I pushed down the guilt at misleading her. She had to stay safe. She was the chosen. She had to live.
“Put your hands over your heads,” a voice called from the other side of a clearing. “Turn slowly toward the sound of my voice.”
Emily’s eyes glistened, but she never looked away from me.
A wave of dizziness made my head spin. I had to convince her, she had to go. “You first,” I said. “I’ll be right behind you until the third maple. It’s the only way, Emily. The only way.”
I’d used Brianna’s words, and it seemed to strengthen her resolve, or at least remind her of the importance of staying alive. Remind her of the prophecy. After a long moment, her expression changed, and she gave the slightest nod.
The frontline moved closer. We stared into one another’s eyes, strengthening our courage.

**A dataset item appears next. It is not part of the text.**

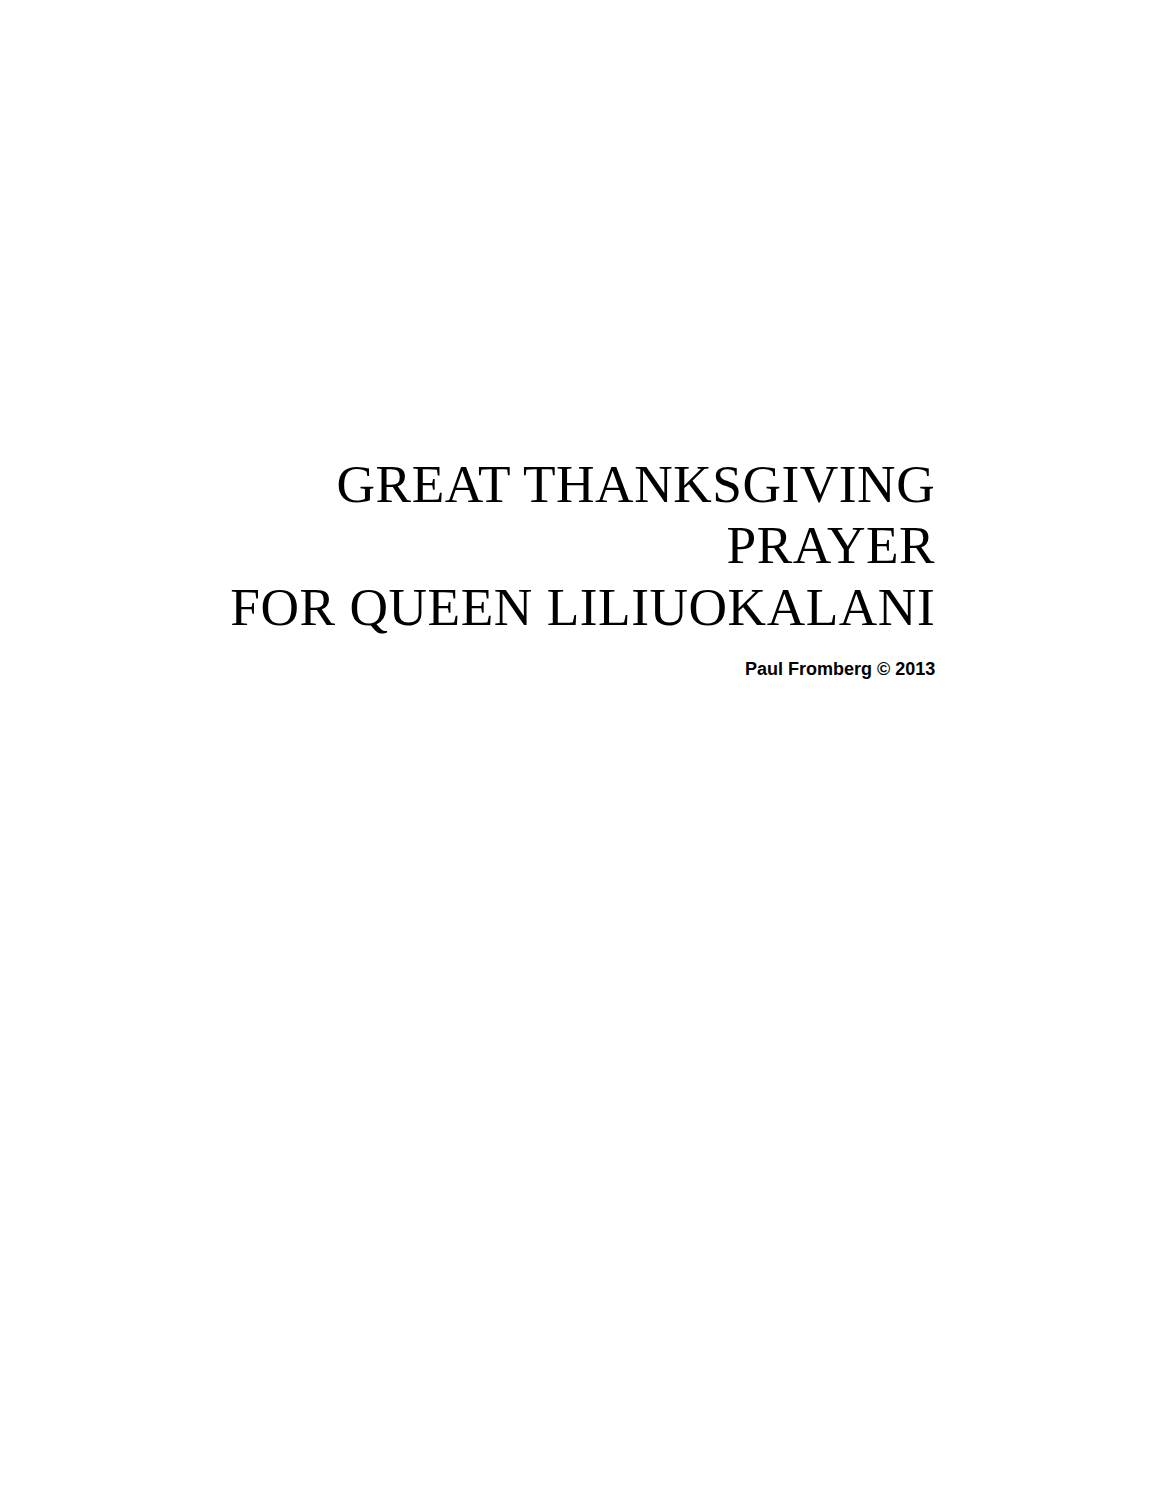Great Thanksgiving Prayer For Queen Liliuokalani
Paul Fromberg © 2013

“Okay,” she breathed. “Okay.”
The pain in her words did something to me, and I was suddenly reaching for her. My hands braced her there as I pressed my forehead to hers and held her. Just long enough for a silent promise. I would come back to her.
to come back to her.
It hadn’t been my intention to actually get shot. I’d planned to distract the gunmen, to give Emily a chance to make it to safety, then to fall as soon as she’d cleared the outer branches of the copse of fir trees and let them think they had me. But Morgan’s order must have been a little looser than I’d estimated, because as soon as we’d started to run, they opened fire.